É desolador observar nomes como Reece James e Estêvão caminhando com fones de ouvido e olhares fixos no horizonte enquanto crianças estendiam as mãos na esperança de um high-five. Esse tipo de postura alimenta a percepção de que muitos jogadores vivem em uma bolha de privilégios e se tornaram mimados pelo sucesso financeiro. A conexão com a base de fãs, especialmente com os mais jovens, deveria ser uma prioridade absoluta para qualquer clube que preza pela sua imagem pública.
Arriving in Hull. 👋#CFC | #EmiratesFACup pic.twitter.com/xY367NS9qR
— Chelsea FC (@ChelseaFC) February 13, 2026
O impacto da frieza no esporte profissional
Embora o Chelsea tenha vencido a partida por 4 a 0 com uma atuação brilhante de Pedro Neto, o resultado em campo parece ter ficado em segundo plano diante da polêmica.
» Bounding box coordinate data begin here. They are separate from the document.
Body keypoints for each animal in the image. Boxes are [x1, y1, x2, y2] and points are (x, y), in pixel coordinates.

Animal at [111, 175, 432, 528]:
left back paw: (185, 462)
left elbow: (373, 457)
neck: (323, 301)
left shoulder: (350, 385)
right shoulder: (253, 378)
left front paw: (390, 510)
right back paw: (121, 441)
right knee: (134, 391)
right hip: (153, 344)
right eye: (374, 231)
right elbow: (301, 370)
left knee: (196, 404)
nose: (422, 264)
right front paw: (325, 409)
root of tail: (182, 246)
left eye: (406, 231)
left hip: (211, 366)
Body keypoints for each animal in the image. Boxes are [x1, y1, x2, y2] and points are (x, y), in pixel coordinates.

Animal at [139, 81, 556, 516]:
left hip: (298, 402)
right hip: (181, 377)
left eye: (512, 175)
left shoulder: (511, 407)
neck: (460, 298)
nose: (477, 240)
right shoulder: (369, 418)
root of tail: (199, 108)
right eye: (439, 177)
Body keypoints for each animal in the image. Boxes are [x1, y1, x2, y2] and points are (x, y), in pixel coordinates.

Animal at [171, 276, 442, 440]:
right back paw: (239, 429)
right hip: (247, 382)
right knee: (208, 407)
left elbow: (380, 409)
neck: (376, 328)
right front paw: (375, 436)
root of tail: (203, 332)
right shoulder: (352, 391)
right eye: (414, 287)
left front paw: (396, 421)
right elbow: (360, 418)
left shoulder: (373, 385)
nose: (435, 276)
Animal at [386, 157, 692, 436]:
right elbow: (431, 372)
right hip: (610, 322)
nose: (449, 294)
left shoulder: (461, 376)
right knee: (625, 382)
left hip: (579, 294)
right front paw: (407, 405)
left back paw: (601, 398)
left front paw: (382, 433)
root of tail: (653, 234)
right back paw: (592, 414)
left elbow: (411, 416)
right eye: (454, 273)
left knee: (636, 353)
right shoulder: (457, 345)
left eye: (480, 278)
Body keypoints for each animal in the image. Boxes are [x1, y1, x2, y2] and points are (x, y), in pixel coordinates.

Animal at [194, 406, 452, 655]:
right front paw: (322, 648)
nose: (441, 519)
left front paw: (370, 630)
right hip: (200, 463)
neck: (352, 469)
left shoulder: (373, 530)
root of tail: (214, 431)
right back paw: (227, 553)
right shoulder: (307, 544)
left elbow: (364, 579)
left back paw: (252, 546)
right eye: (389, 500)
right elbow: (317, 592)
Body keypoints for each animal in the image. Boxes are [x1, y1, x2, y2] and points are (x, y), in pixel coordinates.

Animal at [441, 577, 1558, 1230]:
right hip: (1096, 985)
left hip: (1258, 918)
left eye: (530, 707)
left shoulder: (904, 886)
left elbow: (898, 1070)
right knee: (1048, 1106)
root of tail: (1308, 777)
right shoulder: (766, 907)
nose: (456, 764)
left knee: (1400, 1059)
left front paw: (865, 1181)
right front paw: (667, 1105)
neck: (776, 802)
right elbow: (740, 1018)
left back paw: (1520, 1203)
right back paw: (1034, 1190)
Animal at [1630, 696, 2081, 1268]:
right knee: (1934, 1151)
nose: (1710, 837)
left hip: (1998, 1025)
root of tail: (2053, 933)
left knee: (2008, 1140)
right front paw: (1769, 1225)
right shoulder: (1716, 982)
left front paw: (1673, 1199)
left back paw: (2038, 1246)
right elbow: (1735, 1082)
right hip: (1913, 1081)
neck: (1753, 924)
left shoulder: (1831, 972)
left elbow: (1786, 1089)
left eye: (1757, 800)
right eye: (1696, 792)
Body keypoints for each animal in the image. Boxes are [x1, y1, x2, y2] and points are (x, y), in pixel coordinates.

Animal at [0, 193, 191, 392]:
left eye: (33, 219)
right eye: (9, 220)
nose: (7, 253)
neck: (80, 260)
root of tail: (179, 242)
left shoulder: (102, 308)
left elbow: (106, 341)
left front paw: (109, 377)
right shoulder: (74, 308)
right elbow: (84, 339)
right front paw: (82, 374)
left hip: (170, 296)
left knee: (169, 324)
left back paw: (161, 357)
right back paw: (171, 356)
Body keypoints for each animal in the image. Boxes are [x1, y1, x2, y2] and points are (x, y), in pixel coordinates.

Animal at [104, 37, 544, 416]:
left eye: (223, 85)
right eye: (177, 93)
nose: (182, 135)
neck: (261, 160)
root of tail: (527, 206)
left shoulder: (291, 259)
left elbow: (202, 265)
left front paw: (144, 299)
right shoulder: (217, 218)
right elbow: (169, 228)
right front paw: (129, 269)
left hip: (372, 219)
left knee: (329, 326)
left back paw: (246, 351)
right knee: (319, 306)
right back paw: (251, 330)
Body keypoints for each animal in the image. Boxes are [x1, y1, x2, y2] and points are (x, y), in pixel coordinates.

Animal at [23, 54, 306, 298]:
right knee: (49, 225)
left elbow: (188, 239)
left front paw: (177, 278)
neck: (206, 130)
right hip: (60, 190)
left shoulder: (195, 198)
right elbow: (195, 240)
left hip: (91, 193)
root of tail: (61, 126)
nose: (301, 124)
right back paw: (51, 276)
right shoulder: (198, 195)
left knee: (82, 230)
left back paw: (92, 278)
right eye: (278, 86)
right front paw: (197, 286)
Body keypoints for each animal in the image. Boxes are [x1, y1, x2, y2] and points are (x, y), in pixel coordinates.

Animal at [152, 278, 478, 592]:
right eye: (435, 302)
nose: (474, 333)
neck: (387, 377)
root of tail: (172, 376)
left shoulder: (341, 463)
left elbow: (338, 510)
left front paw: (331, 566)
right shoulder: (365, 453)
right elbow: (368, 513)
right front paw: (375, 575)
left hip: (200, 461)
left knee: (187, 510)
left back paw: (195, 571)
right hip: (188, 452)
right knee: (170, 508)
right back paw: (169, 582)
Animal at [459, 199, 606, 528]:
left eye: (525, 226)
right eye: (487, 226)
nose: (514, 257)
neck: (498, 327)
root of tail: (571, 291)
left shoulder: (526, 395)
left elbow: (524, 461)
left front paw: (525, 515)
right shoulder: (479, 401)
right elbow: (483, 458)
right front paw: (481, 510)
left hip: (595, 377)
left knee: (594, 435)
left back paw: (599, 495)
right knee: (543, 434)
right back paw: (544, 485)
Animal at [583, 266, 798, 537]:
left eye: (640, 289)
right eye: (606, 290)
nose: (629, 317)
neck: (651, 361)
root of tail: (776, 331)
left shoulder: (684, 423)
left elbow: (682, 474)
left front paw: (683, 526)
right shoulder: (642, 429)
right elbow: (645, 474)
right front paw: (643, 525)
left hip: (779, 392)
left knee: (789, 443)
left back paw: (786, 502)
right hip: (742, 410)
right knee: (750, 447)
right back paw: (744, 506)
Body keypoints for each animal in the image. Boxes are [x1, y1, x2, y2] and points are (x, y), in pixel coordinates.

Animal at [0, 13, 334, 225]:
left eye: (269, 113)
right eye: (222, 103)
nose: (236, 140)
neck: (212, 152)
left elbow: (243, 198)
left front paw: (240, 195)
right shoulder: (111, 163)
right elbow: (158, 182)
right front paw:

Especialistas em gestão de imagem e comportamento humano frequentemente destacam que pequenos gestos de atenção possuem um valor imensurável para o fortalecimento da marca de um clube. Quando um ídolo ignora uma criança, ele não está apenas poupando energia para o jogo, ele está quebrando um vínculo emocional que sustenta a indústria do esporte.
A desculpa de que os jogadores precisam de foco total antes de entrar em campo não convence mais ninguém. Um sorriso ou um aceno de cabeça leva menos de um segundo e não interfere no desempenho tático de um profissional. A atitude de Liam Delap, que ao menos cumprimentou membros da equipe adversária, mostra que é possível ser profissional e humano ao mesmo tempo, mesmo em um ambiente de alta pressão.
A responsabilidade social dos grandes clubes
É fundamental que instituições como a Premier League e a própria Federação Inglesa reforcem protocolos de interação com o público. O futebol é movido pela paixão e pelo exemplo que esses homens projetam para as novas gerações. Ver apresentadoras de TV e torcedores fiéis expressando tristeza com o ocorrido é um sinal de alerta claro para a diretoria do clube londrino.
No final das contas, o que fica para aquelas crianças não é o hat-trick marcado no MKM Stadium, mas a sensação de invisibilidade diante de seus heróis. É indicado que os clubes invistam em treinamentos de empatia e etiqueta pública para seus elencos. O talento com a bola nos pés deve vir acompanhado de uma postura condizente com o papel de referência social que esses atletas ocupam na sociedade contemporânea.